- **What is being asked**:
Would you copy each line of the records that includes the word "input"?

── Supplied data ──

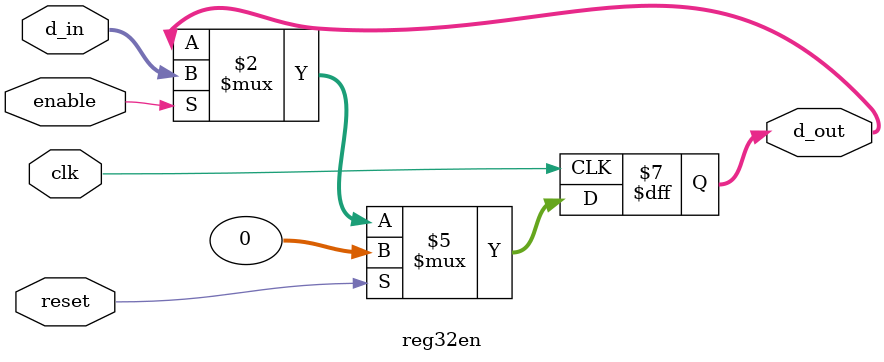
<source format=v>

module reg32en (clk, reset, enable, d_in, d_out);
    input       	clk, reset, enable;
    input	[31:0]	d_in;
    output 	[31:0] 	d_out;
    reg 	[31:0]	 d_out;
   
    always @(posedge clk)
    begin
        if (reset) d_out <= 0;
        else if (enable) d_out <= d_in;
    end

endmodule
	

</source>
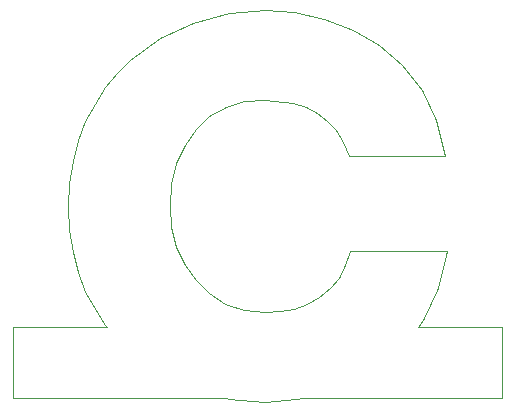
<source format=gm1>
G04 #@! TF.FileFunction,Profile,NP*
%FSLAX46Y46*%
G04 Gerber Fmt 4.6, Leading zero omitted, Abs format (unit mm)*
G04 Created by KiCad (PCBNEW 4.0.0-rc2-stable) date 3/3/2016 3:42:37 PM*
%MOMM*%
G01*
G04 APERTURE LIST*
%ADD10C,0.150000*%
%ADD11C,0.100000*%
G04 APERTURE END LIST*
D10*
D11*
X67970000Y-51480000D02*
X64920000Y-51220000D01*
X64920000Y-51220000D02*
X64680000Y-51150000D01*
X64680000Y-51150000D02*
X46630000Y-51150000D01*
X46630000Y-51150000D02*
X46630000Y-45150000D01*
X46630000Y-45150000D02*
X54560000Y-45150000D01*
X54560000Y-45150000D02*
X54440000Y-45010000D01*
X54440000Y-45010000D02*
X52770000Y-42170000D01*
X52770000Y-42170000D02*
X52140000Y-40550000D01*
X52140000Y-40550000D02*
X51690000Y-38810000D01*
X51690000Y-38810000D02*
X51420000Y-36940000D01*
X51420000Y-36940000D02*
X51330000Y-34940000D01*
X51330000Y-34940000D02*
X51420000Y-32940000D01*
X51420000Y-32940000D02*
X51690000Y-31070000D01*
X51690000Y-31070000D02*
X52140000Y-29330000D01*
X52140000Y-29330000D02*
X52770000Y-27710000D01*
X52770000Y-27710000D02*
X54440000Y-24860000D01*
X54440000Y-24860000D02*
X55440000Y-23630000D01*
X55440000Y-23630000D02*
X56570000Y-22520000D01*
X56570000Y-22520000D02*
X59090000Y-20700000D01*
X59090000Y-20700000D02*
X61920000Y-19400000D01*
X61920000Y-19400000D02*
X64920000Y-18610000D01*
X64920000Y-18610000D02*
X67970000Y-18350000D01*
X67970000Y-18350000D02*
X70470000Y-18530000D01*
X70470000Y-18530000D02*
X72990000Y-19070000D01*
X72990000Y-19070000D02*
X75410000Y-19980000D01*
X75410000Y-19980000D02*
X77630000Y-21270000D01*
X77630000Y-21270000D02*
X79580000Y-22970000D01*
X79580000Y-22970000D02*
X81240000Y-25090000D01*
X81240000Y-25090000D02*
X82490000Y-27660000D01*
X82490000Y-27660000D02*
X83210000Y-30680000D01*
X83210000Y-30680000D02*
X83210000Y-30680000D01*
X83210000Y-30680000D02*
X75050000Y-30680000D01*
X75050000Y-30680000D02*
X74560000Y-29510000D01*
X74560000Y-29510000D02*
X73950000Y-28520000D01*
X73950000Y-28520000D02*
X73220000Y-27690000D01*
X73220000Y-27690000D02*
X72390000Y-27040000D01*
X72390000Y-27040000D02*
X71450000Y-26540000D01*
X71450000Y-26540000D02*
X70390000Y-26190000D01*
X70390000Y-26190000D02*
X67970000Y-25910000D01*
X67970000Y-25910000D02*
X66230000Y-26070000D01*
X66230000Y-26070000D02*
X64650000Y-26550000D01*
X64650000Y-26550000D02*
X63260000Y-27340000D01*
X63260000Y-27340000D02*
X62110000Y-28410000D01*
X62110000Y-28410000D02*
X61180000Y-29730000D01*
X61180000Y-29730000D02*
X60480000Y-31280000D01*
X60480000Y-31280000D02*
X60050000Y-33030000D01*
X60050000Y-33030000D02*
X59910000Y-34940000D01*
X59910000Y-34940000D02*
X60050000Y-36700000D01*
X60050000Y-36700000D02*
X60480000Y-38370000D01*
X60480000Y-38370000D02*
X61180000Y-39890000D01*
X61180000Y-39890000D02*
X62110000Y-41220000D01*
X62110000Y-41220000D02*
X63260000Y-42320000D01*
X63260000Y-42320000D02*
X64630000Y-43180000D01*
X64630000Y-43180000D02*
X66210000Y-43740000D01*
X66210000Y-43740000D02*
X67970000Y-43930000D01*
X67970000Y-43930000D02*
X69240000Y-43840000D01*
X69240000Y-43840000D02*
X70440000Y-43600000D01*
X70440000Y-43600000D02*
X71550000Y-43200000D01*
X71550000Y-43200000D02*
X72570000Y-42630000D01*
X72570000Y-42630000D02*
X73480000Y-41900000D01*
X73480000Y-41900000D02*
X74210000Y-41000000D01*
X74210000Y-41000000D02*
X74790000Y-39930000D01*
X74790000Y-39930000D02*
X75190000Y-38690000D01*
X75190000Y-38690000D02*
X83350000Y-38690000D01*
X83350000Y-38690000D02*
X83350000Y-38690000D01*
X83350000Y-38690000D02*
X82620000Y-41870000D01*
X82620000Y-41870000D02*
X81380000Y-44550000D01*
X81380000Y-44550000D02*
X80930000Y-45150000D01*
X80930000Y-45150000D02*
X88050000Y-45150000D01*
X88050000Y-45150000D02*
X88050000Y-51150000D01*
X88050000Y-51150000D02*
X71240000Y-51150000D01*
X71240000Y-51150000D02*
X70550000Y-51300000D01*
X70550000Y-51300000D02*
X67970000Y-51480000D01*
X67970000Y-51480000D02*
X67970000Y-51480000D01*
X67970000Y-51480000D02*
X67970000Y-51480000D01*
M02*

</source>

───

- **Worked solution**:
    input       	clk, reset, enable;
    input	[31:0]	d_in;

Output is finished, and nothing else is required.